## Request
Exclude all pictures, and reproduce exactly the lines from the one containing "23627 Groß Grönau" through the end of the records, with nothing else added.

## Supplied data
===

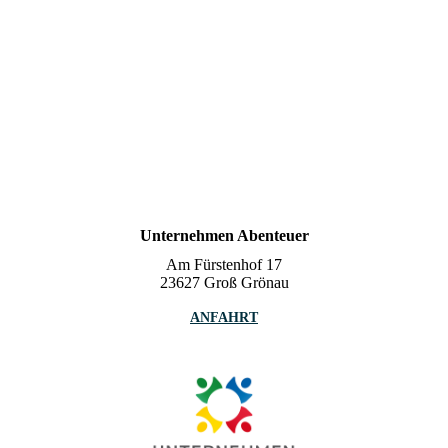
Unternehmen Abenteuer
Am Fürstenhof 17
23627 Groß Grönau
ANFAHRT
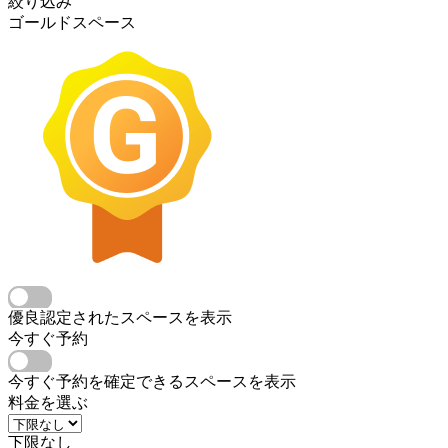
絞り込み
ゴールドスペース
優良認定されたスペースを表示
今すぐ予約
今すぐ予約を確定できるスペースを表示
料金を選ぶ
下限なし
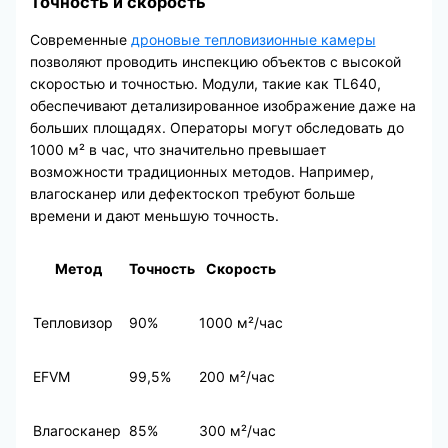
Точность и скорость
Современные
дроновые тепловизионные камеры
позволяют проводить инспекцию объектов с высокой
скоростью и точностью. Модули, такие как TL640,
обеспечивают детализированное изображение даже на
больших площадях. Операторы могут обследовать до
1000 м² в час, что значительно превышает
возможности традиционных методов. Например,
влагосканер или дефектоскоп требуют больше
времени и дают меньшую точность.
Метод
Точность
Скорость
Тепловизор
90%
1000 м²/час
EFVM
99,5%
200 м²/час
Влагосканер
85%
300 м²/час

===

## Answer to this task
23627 Groß Grönau
ANFAHRT
絞り込み
ゴールドスペース
優良認定されたスペースを表示
今すぐ予約
今すぐ予約を確定できるスペースを表示
料金を選ぶ
下限なし
Точность и скорость
Современные
дроновые тепловизионные камеры
позволяют проводить инспекцию объектов с высокой
скоростью и точностью. Модули, такие как TL640,
обеспечивают детализированное изображение даже на
больших площадях. Операторы могут обследовать до
1000 м² в час, что значительно превышает
возможности традиционных методов. Например,
влагосканер или дефектоскоп требуют больше
времени и дают меньшую точность.
Метод
Точность
Скорость
Тепловизор
90%
1000 м²/час
EFVM
99,5%
200 м²/час
Влагосканер
85%
300 м²/час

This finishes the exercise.